Somehow, during all the madness, I did manage to enjoy the music. There is no doubt that the Stones still ROCK! Seriously, they gyrate and jam like young men. Mick Jager may be 74 years old, but he struts across stage like a young rooster that rules the roost. Aside from an hour long intermission, they plaid nonstop and without even an opening band.
The first hour of the show didn’t impress me, as it was mostly new songs, but after the intermission they really started to rock like only the Rolling Stones can! They entertained us with their old school classics, including Sympathy for the Devil, Honkey Tonk Woman, It’s Only Rock n’ Roll, Satisfaction, You Can’t Always Get What You Want (I think that had special meeting to the crowd at the time), Midnight Rambler, and Gimme Shelter.
Gimme Shelter was surprisingly my favorite song of the night. It touched me deeply as they showed footage of 1960s riots and protests. The lyrics “It’s just a shot away” made me think a lot of the western world’s problems with gun violence, and I was suddenly happy about the inconvenient, but tight security, getting into the show. I liked that they end the song about love, and then switch the lyrics to “It’s just a kiss away.” If only that were true. I’ve had many kisses sadly void of love, but that is another whole blog post.

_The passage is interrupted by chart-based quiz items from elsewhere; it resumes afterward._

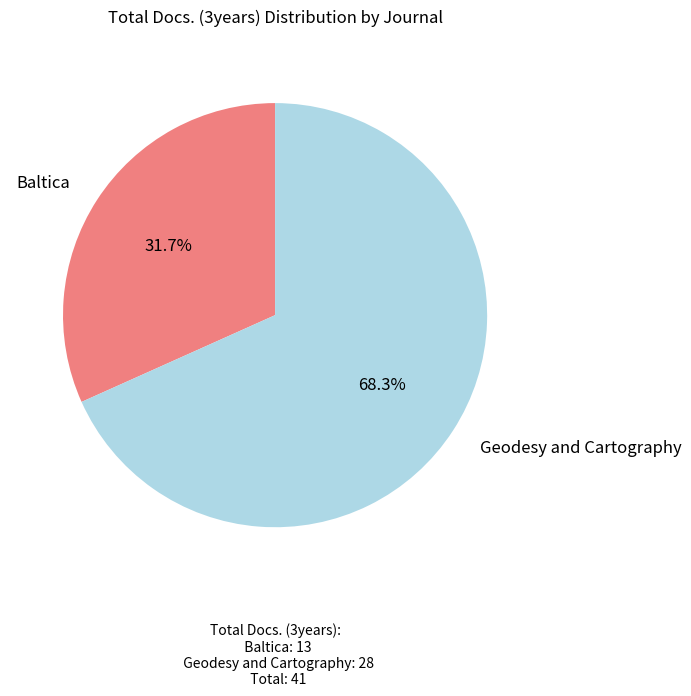

Rank the categories by value from highest to lowest.

Geodesy and Cartography, Baltica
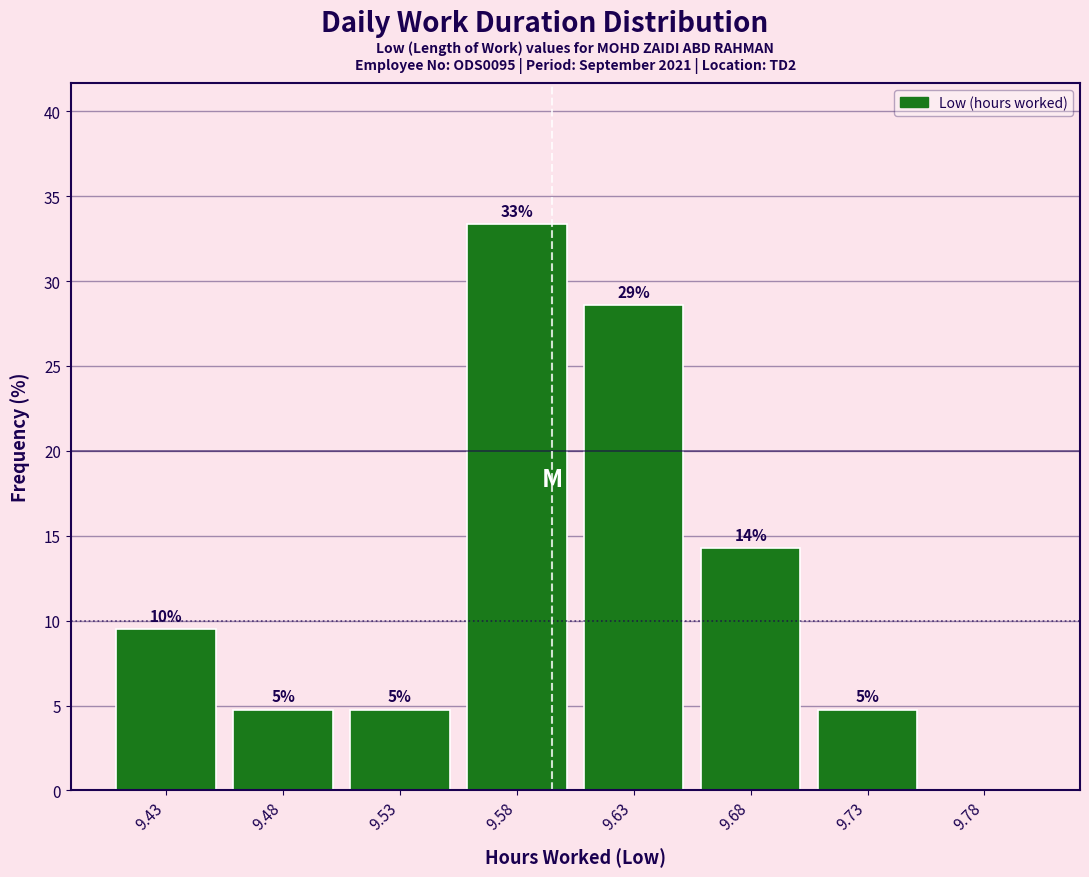

Are the bars horizontal?

No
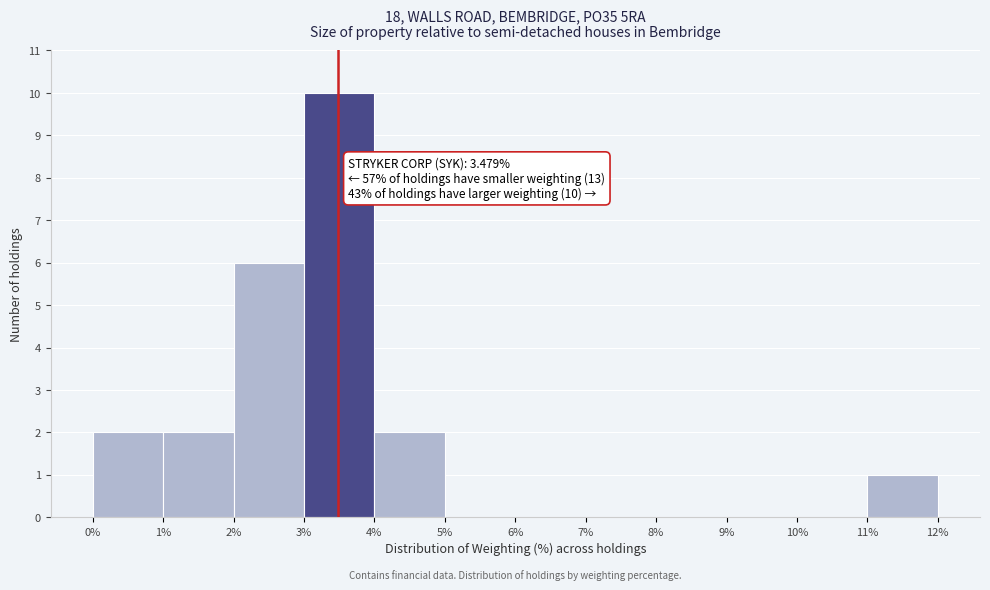

Which range on the x-axis has the tallest bar?

3% to 4%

The night was wonderful and horrible all at once, but it was a spectacular disaster I will never forget. At the end of the show, even though I had blisters on my feet, and had only a glimpse of the stage for about 10 seconds during the entire concert, I was glad to be there. I was happy to be alive and well in beautiful Lucca, Italy, watching one of the most iconic rock n roll bands of all time!